Berbeda dengan opacity susu sapi dan kaldu babi adalah kaldu ayam tembus dan tembikar dalam ramyun yang disebut Fish Coop. Ikan yang dimaksud adalah bonito, serpihan yang membawa latar belakang makanan laut dengan rasa ayam yang intens. Bahkan dengan irisan jalapeño dan pelek hijau menghias mencicipi minyak nabati dari buncis dan dill, kaldu itu cukup halus sehingga Anda benar-benar bisa mencicipi serpihan ayam confit yang lezat.
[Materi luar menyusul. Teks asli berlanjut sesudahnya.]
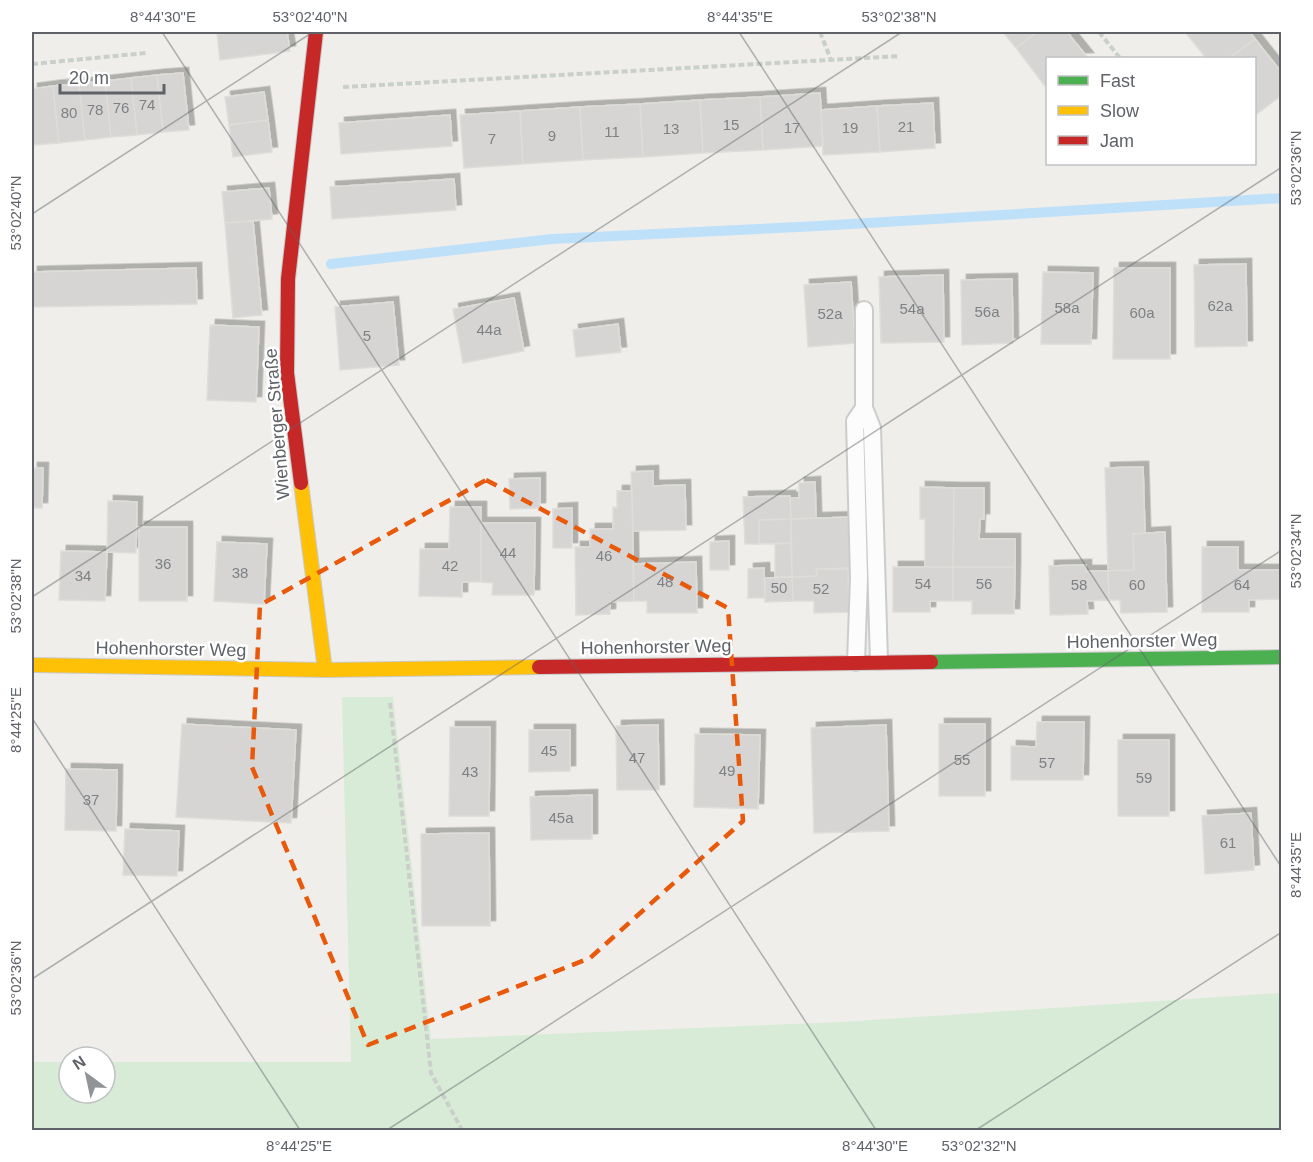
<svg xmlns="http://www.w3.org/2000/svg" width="1313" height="1162" viewBox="0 0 1313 1162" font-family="Helvetica,sans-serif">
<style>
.green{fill:#d8ebd6}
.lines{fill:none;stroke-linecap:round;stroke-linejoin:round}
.stream{stroke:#bfe0f9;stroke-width:10}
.building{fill:#d6d5d3;stroke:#deddd9;stroke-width:1.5;filter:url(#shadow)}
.lane-casing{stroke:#cbcccc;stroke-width:20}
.fast-casing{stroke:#cacacb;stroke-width:16}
.slow-casing{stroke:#cacacb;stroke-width:16}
.jam-casing{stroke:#cacacb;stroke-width:16}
.path{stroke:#cacfcc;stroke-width:4;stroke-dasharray:6 3;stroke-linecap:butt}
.lane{stroke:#fdfcfc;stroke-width:16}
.fast{stroke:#4caf50;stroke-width:14}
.slow{stroke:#ffc107;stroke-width:14}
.jam{stroke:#c62828;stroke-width:14}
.marked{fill:none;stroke:#e8590c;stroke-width:4.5;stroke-dasharray:12 8;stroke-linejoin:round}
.ticks{fill:none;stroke:#5f6368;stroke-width:1.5;stroke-opacity:0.45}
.labels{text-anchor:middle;stroke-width:5;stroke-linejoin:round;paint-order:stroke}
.number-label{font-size:15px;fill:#7e8184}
.street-label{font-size:18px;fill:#5f6368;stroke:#fff}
.neatline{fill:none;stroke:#5f6368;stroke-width:2}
.ticks-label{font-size:15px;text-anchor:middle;fill:#5f6368}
</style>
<defs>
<filter id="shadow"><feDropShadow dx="5.5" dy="-5.5" stdDeviation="0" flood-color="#0004"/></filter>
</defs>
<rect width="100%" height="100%" fill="#efeeea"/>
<path class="green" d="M342,697h51l38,342 410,-17 440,-29v137h-1249v-68h37v31h36v-31h246z"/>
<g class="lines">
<path class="stream" d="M331,264l221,-25 266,-13 464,-28"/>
</g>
<path class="building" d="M230,32h57l3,19 -70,9 -3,-27z
M1003,32h34l-21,16z
M1037,32h30l21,26h-40v32l-32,-42z
M1185,32h65l5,7 -26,19h-23z
M1255,39l27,34v22l-28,21v-58h-25z
M183,73l6,57 -26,2 -6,-57z
M157,75l6,57 -26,3 -6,-57z
M131,78l6,57 -26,2 -6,-56z
M105,81l6,56 -26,3 -6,-56z
M79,84l6,56 -26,3 -6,-57z
M53,86l6,57 -26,2 -1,-56z
M264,92l4,28 -39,5 -4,-28z
M820,93l3,53 -60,4 -3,-53z
M760,97l3,53 -60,3 -3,-53z
M700,100l3,53 -60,4 -3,-53z
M933,103l2,45 -55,4 -3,-46z
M640,104l3,53 -60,3 -3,-53z
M877,106l3,46 -57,3 -2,-45z
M580,107l3,53 -60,4 -3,-53z
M520,111l3,53 -59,4 -4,-53z
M450,115l2,31 -111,8 -2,-31z
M268,120l4,32 -39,5 -4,-32z
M454,179l2,31 -124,9 -2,-32z
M269,188l3,31 -47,4 -3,-31z
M253,221l9,94 -29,3 -8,-95z
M1246,264l1,82 -52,1 -1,-82z
M196,268l1,36 -165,3v-35z
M1114,268h56v91h-57z
M1043,272l50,1 -2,71h-50z
M943,275l1,67 -63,1 -2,-66z
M1012,279l1,64 -51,2 -1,-65z
M851,282l4,61 -47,4 -4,-62z
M514,298l10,53 -61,12 -10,-54z
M393,302l6,63 -59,5 -5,-63z
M618,324l3,28 -45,5 -3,-27z
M210,325l49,2 -3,75 -49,-2z
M1143,467l2,66 -12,1 1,36 -26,1 -3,-103z
M32,468h11l-1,40h-10z
M653,471v15l32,-1 1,45 -53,1 -2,-59z
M540,478v30l-30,1 -1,-30z
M815,482l1,36 -25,1 -1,-21h9v-15z
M920,487l34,1 -1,79h-28v-48h-5z
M954,488h30v31h-4l-1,20h36v28h-62z
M617,491h15l2,110 -24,1v12l-34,1 -1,-68h15v-18h23v-22l4,1z
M790,496l1,23 -32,1v24h-14l-2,-47z
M108,501l29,1 -1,51 -29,-1z
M450,507h31v75h-19v15l-43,-1 1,-47h29z
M572,508v40h-19v-39z
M855,517l1,51 -40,1 1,7 -25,1 -1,-58z
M791,519v24l-32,1v-24z
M481,523h54l-1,72h-42l1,-12 -12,-1z
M139,527h48v74h-48z
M1165,532l2,80 -46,1 -1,-13h-11l-1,-29 26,-1 -1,-36z
M729,541v29h-19v-28z
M217,542l50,2 -3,60 -50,-3z
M791,543l1,34h-17v-33z
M1202,547h36v23h44v29l-33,1v12h-47z
M61,551l46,1 -2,49 -46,-1z
M696,562l1,51h-50v-12h-13l-1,-37z
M1086,565v6h22l1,29 -22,1 1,13 -38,1 -1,-49z
M893,567h60v34h-23v11h-37z
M953,567h62l-1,47h-42v-13h-19z
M764,568l1,30h-17v-29z
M816,569h32l1,43 -35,1v-12h-21l-1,-24 25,-1z
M792,577l1,24 -28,1v-24z
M1037,722h47l-1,58h-72v-34l25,1z
M182,724l114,6 -5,93 -115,-6z
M939,724h46v72h-46z
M658,725l1,65h-42l-1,-64z
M886,725l3,106 -75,2 -3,-105z
M450,727h40l-1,89h-40z
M529,730h41v41l-41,1z
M695,734l65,1 -2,74 -64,-2z
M1118,740h51v76h-51z
M66,769l51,1 -1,61 -51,-1z
M592,795v44l-61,1 -1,-43z
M1251,813l3,57 -49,4 -3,-58z
M125,829l54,2 -2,45 -54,-1z
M489,833l1,93h-68l-1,-92z"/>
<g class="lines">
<defs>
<path id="lane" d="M864,408l8,20 7,233
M856,662l3,-84 -4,-157 9,-13v-98"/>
<path id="fast" d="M931,662l351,-5"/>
<path id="slow" d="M301,483l24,187
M32,665l293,5 214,-3"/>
<path id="jam" d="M301,483l-14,-110 1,-94 28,-247
M539,667l392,-5"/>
</defs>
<use href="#lane" class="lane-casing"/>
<use href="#fast" class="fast-casing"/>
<use href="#slow" class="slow-casing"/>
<use href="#jam" class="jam-casing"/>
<path class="path" d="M820,32l11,28
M1099,32l21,26
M32,64l114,-11
M343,87l557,-31
M390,703l41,370 31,57"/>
<use href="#lane" class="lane"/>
<use href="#fast" class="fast"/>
<use href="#slow" class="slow"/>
<use href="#jam" class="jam"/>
</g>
<path class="marked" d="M486,480l242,128 15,213 -153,137 -222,87 -116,-278 8,-162z"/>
<path class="ticks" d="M162,32l714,1098M739,32l543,836M32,214l281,-182M32,597l870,-565M32,718l268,412M32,979l1250,-812M387,1130l895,-580M976,1130l306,-198"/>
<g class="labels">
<g class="number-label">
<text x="147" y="110">74</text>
<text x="121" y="113">76</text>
<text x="95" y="115">78</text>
<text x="69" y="118">80</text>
<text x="731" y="130">15</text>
<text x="906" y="132">21</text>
<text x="792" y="133">17</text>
<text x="850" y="133">19</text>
<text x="671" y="134">13</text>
<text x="612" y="137">11</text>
<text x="552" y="141">9</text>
<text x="492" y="144">7</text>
<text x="1220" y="311">62a</text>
<text x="1067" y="313">58a</text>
<text x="912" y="314">54a</text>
<text x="987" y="317">56a</text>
<text x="1142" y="318">60a</text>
<text x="830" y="319">52a</text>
<text x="489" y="335">44a</text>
<text x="367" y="341">5</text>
<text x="508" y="558">44</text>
<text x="604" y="561">46</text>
<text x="163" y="569">36</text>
<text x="450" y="571">42</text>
<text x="240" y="578">38</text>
<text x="83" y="581">34</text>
<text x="665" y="587">48</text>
<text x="923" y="589">54</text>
<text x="984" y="589">56</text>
<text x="1079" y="590">58</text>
<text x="1137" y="590">60</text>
<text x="1242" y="590">64</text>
<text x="779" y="593">50</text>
<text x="821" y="594">52</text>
<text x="549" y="756">45</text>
<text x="637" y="763">47</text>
<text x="962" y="765">55</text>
<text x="1047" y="768">57</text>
<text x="727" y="776">49</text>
<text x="470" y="777">43</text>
<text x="1144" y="783">59</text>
<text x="91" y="805">37</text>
<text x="561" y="823">45a</text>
<text x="1228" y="848">61</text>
</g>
<g class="street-label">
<text transform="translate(277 424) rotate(-95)" y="6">Wienberger Straße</text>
<text transform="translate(1142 641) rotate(-1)" y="6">Hohenhorster Weg</text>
<text transform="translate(656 647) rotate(-1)" y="6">Hohenhorster Weg</text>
<text transform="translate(171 649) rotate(1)" y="6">Hohenhorster Weg</text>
</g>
</g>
<rect width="1313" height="1162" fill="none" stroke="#ffffff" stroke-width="66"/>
<rect x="1046" y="57" width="210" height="108" fill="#ffffff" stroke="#bfc1c3" stroke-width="1.5"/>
<rect x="1058" y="76" width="30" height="9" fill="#4caf50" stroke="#bfc1c3" stroke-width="1.5"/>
<text x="1100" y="87" font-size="18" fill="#5f6368">Fast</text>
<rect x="1058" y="106" width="30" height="9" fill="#ffc107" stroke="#bfc1c3" stroke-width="1.5"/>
<text x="1100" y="117" font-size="18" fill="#5f6368">Slow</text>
<rect x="1058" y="136" width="30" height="9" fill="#c62828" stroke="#bfc1c3" stroke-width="1.5"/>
<text x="1100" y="147" font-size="18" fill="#5f6368">Jam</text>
<g transform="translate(87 1075) rotate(327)"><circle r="28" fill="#ffffff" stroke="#bfc1c3" stroke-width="1.5"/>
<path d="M0-4.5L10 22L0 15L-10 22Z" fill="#919496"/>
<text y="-9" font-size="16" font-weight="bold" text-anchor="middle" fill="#5f6368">N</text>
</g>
<path d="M60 84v9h104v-9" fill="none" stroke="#5f6368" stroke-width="3"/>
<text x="69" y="84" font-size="18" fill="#5f6368" stroke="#ffffff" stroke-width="4.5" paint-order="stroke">20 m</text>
<rect x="33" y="33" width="1247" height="1096" class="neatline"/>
<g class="ticks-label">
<text x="163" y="22">8°44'30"E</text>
<text x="310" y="22">53°02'40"N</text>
<text x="740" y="22">8°44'35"E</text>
<text x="899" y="22">53°02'38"N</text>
<text transform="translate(1296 168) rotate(-90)" y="5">53°02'36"N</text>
<text transform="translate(16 213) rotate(-90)" y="5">53°02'40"N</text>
<text transform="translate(1296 551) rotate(-90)" y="5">53°02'34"N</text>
<text transform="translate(16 596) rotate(-90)" y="5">53°02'38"N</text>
<text transform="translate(16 720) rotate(-90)" y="5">8°44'25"E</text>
<text transform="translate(1296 865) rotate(-90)" y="5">8°44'35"E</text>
<text transform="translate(16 978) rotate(-90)" y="5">53°02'36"N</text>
<text x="299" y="1151">8°44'25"E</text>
<text x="875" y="1151">8°44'30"E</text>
<text x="979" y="1151">53°02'32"N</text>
</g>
</svg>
Masing-masing dari ketiga sup tersebut begitu diperhatikan dengan cermat, selaras dengan baik, sehingga menu Jeju benar-benar bisa berakhir di sana. Tapi Kim juga membuat beberapa makanan pembuka yang diilhami orang Korea, lebih bernuansa daripada yang biasa Anda temukan di ramen-ya.

Saya suka mentimun kimchi, sedikit kurus yang kecokelatan lembut hampir bergelembung dan sangat sedikit mint. Apakah ada shiso dalam air garam? Pasti ada plum dalam dressing manis yang dihiasi biji wijen hitam dan putih.

Pak Kim segera du bu tidak memiliki resep sulap tradisional yang lebih suram – ini sedikit terlalu mungil dan ringan – tapi kaldu tomat-kerangnya yang mendukung tahu lembut biasa dan beberapa zaitun hijau yang tidak ortodoks namun selamat datang sangat baik pada istilahnya sendiri.

Salah satu dari tiga makanan pembuka ikan mentah adalah tuna yuk dalam saus pucat dan tidak dilupakan. Tapi salad amberjack dengan chimichurri dan vinaigrette butter butter sangat lezat, begitu juga baut sashimi dan trout roe di atas nasi hangat yang dibuat ekstra-amis oleh bintik-bintik kecil ikan terbang.